TASK TO COMPLETE:
In the data below, find the line containing "candle holder: present", then set down that line and every later line up to and including the line containing "tote bag: none", exactly.

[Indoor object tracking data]

BEGIN

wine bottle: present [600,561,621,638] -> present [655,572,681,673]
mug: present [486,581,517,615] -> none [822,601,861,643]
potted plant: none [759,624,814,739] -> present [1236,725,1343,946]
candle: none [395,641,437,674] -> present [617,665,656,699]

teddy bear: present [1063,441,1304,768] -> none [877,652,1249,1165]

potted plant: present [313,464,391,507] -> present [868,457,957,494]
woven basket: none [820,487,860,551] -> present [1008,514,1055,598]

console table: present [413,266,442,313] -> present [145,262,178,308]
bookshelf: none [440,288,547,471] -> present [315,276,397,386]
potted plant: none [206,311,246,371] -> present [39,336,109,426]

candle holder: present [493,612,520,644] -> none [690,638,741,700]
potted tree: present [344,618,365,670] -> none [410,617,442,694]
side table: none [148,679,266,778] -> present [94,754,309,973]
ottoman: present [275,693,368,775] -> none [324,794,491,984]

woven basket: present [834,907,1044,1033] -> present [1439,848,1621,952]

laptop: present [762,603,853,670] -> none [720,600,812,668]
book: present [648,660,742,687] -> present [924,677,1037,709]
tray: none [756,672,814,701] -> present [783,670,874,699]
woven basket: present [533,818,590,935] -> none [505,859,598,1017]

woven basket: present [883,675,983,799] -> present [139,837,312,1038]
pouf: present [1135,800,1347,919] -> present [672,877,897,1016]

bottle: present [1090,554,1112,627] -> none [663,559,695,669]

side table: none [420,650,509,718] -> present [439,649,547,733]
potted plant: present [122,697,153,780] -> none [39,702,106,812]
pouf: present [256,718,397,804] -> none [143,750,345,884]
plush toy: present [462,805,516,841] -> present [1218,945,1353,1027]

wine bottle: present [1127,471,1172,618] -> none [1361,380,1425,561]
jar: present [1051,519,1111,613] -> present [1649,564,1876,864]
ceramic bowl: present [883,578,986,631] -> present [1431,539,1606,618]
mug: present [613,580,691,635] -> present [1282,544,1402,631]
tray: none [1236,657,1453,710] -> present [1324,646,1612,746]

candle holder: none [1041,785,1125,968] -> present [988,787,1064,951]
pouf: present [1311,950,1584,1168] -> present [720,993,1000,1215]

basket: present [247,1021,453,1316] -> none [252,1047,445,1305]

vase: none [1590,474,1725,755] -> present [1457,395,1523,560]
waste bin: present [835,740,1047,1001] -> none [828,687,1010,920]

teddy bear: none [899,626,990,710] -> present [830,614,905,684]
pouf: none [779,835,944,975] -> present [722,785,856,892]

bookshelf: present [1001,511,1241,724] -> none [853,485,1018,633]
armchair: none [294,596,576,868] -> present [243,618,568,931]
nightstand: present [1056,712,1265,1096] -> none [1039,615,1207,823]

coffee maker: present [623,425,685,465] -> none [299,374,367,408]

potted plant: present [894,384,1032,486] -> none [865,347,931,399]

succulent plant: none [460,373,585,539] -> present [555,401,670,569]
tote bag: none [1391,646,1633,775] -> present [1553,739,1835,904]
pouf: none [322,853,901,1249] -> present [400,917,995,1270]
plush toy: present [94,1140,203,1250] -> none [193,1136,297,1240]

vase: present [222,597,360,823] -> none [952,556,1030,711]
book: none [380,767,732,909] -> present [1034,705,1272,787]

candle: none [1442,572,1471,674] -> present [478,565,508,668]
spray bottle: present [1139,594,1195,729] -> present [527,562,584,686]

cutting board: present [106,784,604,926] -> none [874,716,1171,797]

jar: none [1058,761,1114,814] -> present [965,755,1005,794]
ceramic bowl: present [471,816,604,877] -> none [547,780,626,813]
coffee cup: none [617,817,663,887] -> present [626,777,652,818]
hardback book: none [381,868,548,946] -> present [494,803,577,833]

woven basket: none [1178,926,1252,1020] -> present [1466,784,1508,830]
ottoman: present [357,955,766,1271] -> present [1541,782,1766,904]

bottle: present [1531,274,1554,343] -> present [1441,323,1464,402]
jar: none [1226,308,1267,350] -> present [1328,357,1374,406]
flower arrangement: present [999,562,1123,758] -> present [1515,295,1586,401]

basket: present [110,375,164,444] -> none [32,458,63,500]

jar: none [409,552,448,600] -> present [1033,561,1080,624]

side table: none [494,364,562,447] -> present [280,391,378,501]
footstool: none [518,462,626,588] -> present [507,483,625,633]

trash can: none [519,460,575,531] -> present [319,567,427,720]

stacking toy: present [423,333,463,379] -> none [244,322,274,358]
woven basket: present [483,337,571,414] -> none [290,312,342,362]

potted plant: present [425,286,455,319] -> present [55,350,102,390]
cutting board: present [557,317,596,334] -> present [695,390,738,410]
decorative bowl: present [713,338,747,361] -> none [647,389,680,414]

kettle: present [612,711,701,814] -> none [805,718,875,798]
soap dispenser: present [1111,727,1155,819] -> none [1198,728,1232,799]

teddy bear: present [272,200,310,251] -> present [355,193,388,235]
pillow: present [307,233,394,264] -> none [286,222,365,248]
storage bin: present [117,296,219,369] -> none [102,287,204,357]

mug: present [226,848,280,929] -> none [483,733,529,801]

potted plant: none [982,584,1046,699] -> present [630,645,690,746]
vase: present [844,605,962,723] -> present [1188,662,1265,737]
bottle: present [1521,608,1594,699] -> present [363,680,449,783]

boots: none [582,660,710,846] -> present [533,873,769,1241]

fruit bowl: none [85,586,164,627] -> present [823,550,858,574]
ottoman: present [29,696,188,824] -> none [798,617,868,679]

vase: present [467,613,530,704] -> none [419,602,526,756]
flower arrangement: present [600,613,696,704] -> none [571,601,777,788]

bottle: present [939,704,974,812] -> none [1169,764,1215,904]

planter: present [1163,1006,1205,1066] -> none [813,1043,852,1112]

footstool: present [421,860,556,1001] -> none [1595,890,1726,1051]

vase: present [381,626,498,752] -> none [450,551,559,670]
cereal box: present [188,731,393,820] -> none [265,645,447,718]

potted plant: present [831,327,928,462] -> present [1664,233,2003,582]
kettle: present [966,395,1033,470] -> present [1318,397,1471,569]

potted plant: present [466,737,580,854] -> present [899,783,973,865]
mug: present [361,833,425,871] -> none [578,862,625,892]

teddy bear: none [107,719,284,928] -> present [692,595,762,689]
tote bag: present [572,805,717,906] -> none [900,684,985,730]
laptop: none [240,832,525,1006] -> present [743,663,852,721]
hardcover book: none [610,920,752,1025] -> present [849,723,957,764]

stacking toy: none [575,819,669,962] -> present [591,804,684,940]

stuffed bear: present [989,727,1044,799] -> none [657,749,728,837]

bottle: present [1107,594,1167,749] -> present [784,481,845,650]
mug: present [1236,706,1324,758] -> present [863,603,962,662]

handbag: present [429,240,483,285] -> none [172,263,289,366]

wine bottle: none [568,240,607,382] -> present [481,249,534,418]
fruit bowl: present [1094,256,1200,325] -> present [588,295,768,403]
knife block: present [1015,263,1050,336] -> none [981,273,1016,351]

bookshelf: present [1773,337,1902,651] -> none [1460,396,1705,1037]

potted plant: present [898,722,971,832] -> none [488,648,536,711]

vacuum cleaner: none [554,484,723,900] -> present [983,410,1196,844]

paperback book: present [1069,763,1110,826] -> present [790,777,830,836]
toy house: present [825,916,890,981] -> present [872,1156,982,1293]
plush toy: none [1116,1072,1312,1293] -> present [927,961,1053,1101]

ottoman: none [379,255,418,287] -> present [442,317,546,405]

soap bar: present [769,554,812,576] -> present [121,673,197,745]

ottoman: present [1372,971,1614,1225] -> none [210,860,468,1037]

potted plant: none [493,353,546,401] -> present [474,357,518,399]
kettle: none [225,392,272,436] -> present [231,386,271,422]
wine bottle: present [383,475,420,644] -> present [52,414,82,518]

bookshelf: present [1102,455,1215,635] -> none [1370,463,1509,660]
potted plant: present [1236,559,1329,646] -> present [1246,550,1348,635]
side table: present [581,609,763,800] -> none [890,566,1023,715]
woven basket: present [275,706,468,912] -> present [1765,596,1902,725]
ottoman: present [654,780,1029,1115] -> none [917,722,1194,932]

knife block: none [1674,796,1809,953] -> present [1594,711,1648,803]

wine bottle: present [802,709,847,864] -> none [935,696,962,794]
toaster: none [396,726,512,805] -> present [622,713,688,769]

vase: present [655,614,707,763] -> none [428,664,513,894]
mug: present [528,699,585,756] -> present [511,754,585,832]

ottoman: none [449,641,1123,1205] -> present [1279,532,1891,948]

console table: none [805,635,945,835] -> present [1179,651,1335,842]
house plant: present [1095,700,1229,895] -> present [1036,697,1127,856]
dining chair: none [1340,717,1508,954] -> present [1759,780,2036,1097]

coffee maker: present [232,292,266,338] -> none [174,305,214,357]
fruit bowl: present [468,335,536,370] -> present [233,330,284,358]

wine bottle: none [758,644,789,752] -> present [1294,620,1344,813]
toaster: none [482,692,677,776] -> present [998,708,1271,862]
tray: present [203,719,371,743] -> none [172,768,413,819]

END

TASK ANSWER:
candle holder: present [493,612,520,644] -> none [690,638,741,700]
potted tree: present [344,618,365,670] -> none [410,617,442,694]
side table: none [148,679,266,778] -> present [94,754,309,973]
ottoman: present [275,693,368,775] -> none [324,794,491,984]

woven basket: present [834,907,1044,1033] -> present [1439,848,1621,952]

laptop: present [762,603,853,670] -> none [720,600,812,668]
book: present [648,660,742,687] -> present [924,677,1037,709]
tray: none [756,672,814,701] -> present [783,670,874,699]
woven basket: present [533,818,590,935] -> none [505,859,598,1017]

woven basket: present [883,675,983,799] -> present [139,837,312,1038]
pouf: present [1135,800,1347,919] -> present [672,877,897,1016]

bottle: present [1090,554,1112,627] -> none [663,559,695,669]

side table: none [420,650,509,718] -> present [439,649,547,733]
potted plant: present [122,697,153,780] -> none [39,702,106,812]
pouf: present [256,718,397,804] -> none [143,750,345,884]
plush toy: present [462,805,516,841] -> present [1218,945,1353,1027]

wine bottle: present [1127,471,1172,618] -> none [1361,380,1425,561]
jar: present [1051,519,1111,613] -> present [1649,564,1876,864]
ceramic bowl: present [883,578,986,631] -> present [1431,539,1606,618]
mug: present [613,580,691,635] -> present [1282,544,1402,631]
tray: none [1236,657,1453,710] -> present [1324,646,1612,746]

candle holder: none [1041,785,1125,968] -> present [988,787,1064,951]
pouf: present [1311,950,1584,1168] -> present [720,993,1000,1215]

basket: present [247,1021,453,1316] -> none [252,1047,445,1305]

vase: none [1590,474,1725,755] -> present [1457,395,1523,560]
waste bin: present [835,740,1047,1001] -> none [828,687,1010,920]

teddy bear: none [899,626,990,710] -> present [830,614,905,684]
pouf: none [779,835,944,975] -> present [722,785,856,892]

bookshelf: present [1001,511,1241,724] -> none [853,485,1018,633]
armchair: none [294,596,576,868] -> present [243,618,568,931]
nightstand: present [1056,712,1265,1096] -> none [1039,615,1207,823]

coffee maker: present [623,425,685,465] -> none [299,374,367,408]

potted plant: present [894,384,1032,486] -> none [865,347,931,399]

succulent plant: none [460,373,585,539] -> present [555,401,670,569]
tote bag: none [1391,646,1633,775] -> present [1553,739,1835,904]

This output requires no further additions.